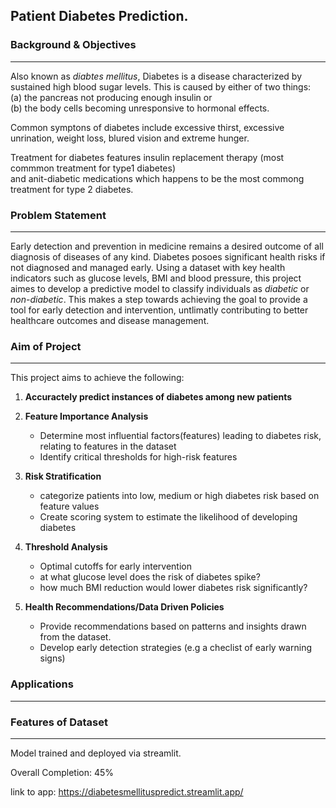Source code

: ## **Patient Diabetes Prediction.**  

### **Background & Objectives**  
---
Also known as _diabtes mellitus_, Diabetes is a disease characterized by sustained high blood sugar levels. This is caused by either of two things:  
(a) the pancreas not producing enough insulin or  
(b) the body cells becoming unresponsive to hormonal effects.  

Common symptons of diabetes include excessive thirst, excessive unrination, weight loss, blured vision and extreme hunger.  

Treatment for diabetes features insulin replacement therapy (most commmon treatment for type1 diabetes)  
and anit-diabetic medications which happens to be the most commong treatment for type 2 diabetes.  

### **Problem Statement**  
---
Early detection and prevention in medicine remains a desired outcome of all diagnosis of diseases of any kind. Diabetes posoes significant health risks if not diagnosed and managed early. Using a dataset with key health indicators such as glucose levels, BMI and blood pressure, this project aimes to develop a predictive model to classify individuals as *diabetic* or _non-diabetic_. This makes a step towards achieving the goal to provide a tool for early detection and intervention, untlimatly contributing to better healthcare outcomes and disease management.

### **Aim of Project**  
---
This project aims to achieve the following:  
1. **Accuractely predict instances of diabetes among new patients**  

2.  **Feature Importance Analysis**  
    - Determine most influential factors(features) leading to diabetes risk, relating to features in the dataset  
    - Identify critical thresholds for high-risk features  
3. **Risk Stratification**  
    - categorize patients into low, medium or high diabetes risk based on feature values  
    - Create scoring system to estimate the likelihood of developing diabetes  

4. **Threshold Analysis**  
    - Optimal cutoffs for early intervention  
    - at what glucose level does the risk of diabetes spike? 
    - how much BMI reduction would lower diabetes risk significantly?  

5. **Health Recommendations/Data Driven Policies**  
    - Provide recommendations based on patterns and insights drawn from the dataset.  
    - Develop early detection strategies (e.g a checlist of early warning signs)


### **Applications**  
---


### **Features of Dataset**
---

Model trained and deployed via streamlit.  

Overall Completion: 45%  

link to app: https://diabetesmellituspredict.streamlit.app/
■ ■ ■ ■ ■ ■ ■
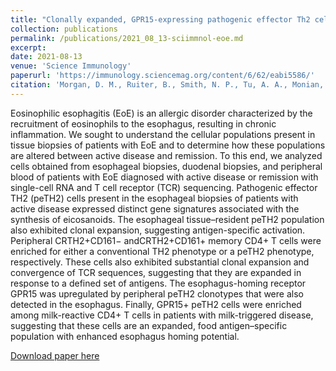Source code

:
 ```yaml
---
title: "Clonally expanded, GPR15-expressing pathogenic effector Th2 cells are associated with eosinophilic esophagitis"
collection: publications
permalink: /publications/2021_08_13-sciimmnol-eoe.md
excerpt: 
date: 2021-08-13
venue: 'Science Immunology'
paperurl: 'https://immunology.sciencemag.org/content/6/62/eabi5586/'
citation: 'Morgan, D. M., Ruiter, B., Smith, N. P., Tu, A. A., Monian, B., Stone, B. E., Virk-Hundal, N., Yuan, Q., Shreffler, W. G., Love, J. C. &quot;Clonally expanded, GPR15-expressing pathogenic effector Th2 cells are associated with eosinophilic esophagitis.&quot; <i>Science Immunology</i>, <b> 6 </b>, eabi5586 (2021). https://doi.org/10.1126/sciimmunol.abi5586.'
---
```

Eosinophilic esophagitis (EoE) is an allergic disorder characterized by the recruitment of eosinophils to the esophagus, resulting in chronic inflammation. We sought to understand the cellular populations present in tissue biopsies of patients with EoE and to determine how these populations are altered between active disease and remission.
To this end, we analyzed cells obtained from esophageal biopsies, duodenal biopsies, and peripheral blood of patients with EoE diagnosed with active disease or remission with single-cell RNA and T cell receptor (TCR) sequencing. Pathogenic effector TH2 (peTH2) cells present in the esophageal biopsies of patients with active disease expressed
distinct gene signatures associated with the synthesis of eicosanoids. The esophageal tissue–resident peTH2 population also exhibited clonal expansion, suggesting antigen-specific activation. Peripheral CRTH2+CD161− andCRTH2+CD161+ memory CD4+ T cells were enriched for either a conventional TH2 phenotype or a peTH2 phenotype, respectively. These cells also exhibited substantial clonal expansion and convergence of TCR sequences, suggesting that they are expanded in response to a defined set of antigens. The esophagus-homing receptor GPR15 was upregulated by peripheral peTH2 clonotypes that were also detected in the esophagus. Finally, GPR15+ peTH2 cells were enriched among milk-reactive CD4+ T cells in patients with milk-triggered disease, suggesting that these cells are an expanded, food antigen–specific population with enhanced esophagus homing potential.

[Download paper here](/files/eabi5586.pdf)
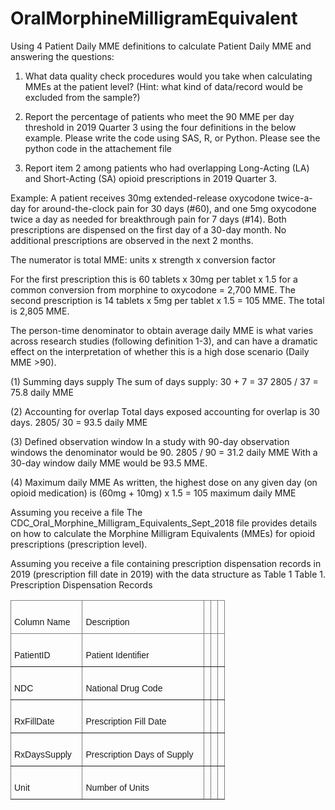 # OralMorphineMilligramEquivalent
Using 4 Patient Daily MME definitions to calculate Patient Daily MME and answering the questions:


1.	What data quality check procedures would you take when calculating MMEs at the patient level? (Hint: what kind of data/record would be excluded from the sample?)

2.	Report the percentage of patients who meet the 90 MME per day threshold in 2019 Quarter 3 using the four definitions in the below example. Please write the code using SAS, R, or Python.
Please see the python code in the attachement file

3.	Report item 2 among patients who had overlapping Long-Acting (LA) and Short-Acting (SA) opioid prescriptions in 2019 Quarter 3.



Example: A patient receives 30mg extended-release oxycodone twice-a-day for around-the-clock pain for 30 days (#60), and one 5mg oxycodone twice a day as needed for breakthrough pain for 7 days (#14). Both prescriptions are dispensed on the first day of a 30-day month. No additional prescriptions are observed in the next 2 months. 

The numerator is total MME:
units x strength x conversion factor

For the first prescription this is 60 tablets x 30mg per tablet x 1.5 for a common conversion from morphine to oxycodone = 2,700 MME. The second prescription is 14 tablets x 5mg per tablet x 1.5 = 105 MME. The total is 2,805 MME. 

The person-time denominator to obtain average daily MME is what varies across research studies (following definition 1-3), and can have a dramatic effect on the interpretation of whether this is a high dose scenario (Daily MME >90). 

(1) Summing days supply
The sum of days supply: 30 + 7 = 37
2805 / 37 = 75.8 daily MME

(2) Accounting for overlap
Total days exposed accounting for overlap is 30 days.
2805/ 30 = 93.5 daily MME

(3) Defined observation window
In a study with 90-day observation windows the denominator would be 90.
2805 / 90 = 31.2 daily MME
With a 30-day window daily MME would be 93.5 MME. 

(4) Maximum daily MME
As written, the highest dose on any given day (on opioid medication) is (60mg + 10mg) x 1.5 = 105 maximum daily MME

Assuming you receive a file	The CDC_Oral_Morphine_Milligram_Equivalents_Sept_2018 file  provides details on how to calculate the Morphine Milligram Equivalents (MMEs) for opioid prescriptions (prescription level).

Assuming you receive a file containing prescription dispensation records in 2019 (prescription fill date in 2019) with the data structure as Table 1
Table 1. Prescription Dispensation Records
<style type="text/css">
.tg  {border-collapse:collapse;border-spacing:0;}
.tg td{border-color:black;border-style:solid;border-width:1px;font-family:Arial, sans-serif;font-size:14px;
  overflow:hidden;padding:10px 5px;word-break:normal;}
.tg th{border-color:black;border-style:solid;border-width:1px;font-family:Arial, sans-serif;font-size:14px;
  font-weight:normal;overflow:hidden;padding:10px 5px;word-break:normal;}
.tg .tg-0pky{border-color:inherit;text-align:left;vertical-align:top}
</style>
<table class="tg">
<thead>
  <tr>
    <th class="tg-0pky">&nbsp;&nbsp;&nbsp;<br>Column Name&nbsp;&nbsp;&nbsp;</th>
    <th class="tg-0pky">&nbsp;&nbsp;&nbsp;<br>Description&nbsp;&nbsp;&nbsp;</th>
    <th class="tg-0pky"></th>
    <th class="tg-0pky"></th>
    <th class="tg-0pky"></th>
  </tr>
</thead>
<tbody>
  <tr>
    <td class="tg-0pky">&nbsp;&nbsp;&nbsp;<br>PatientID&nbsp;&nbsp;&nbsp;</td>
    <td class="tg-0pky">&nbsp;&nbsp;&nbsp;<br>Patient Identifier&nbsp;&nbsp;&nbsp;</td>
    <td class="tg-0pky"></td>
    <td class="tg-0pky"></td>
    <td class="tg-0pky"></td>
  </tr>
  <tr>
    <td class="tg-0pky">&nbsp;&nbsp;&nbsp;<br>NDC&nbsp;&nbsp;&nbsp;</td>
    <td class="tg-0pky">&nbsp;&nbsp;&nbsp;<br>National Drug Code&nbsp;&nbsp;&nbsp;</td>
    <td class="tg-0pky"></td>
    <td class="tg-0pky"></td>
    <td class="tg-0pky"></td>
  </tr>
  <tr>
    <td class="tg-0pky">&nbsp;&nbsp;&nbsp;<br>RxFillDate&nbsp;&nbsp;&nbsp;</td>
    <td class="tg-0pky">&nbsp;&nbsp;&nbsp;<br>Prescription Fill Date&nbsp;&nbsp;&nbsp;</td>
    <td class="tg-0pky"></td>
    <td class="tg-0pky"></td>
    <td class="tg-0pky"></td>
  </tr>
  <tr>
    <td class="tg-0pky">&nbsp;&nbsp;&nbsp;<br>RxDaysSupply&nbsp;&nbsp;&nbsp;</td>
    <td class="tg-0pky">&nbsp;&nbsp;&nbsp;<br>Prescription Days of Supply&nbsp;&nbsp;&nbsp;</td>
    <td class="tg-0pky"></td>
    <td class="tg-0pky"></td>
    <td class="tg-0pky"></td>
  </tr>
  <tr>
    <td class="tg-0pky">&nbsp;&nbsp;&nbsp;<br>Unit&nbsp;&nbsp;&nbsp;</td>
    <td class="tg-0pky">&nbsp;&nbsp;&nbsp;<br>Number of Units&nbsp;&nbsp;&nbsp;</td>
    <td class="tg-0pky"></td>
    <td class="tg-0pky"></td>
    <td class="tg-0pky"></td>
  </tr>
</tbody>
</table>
■ ■ ■ ■ ■ ■ ■
Only the lines above starting at the line that holds "R, or Python." and ending at the line that holds "2019 Quarter 3." are to be repeated, exactly and in full.

2.	Report the percentage of patients who meet the 90 MME per day threshold in 2019 Quarter 3 using the four definitions in the below example. Please write the code using SAS, R, or Python.
Please see the python code in the attachement file

3.	Report item 2 among patients who had overlapping Long-Acting (LA) and Short-Acting (SA) opioid prescriptions in 2019 Quarter 3.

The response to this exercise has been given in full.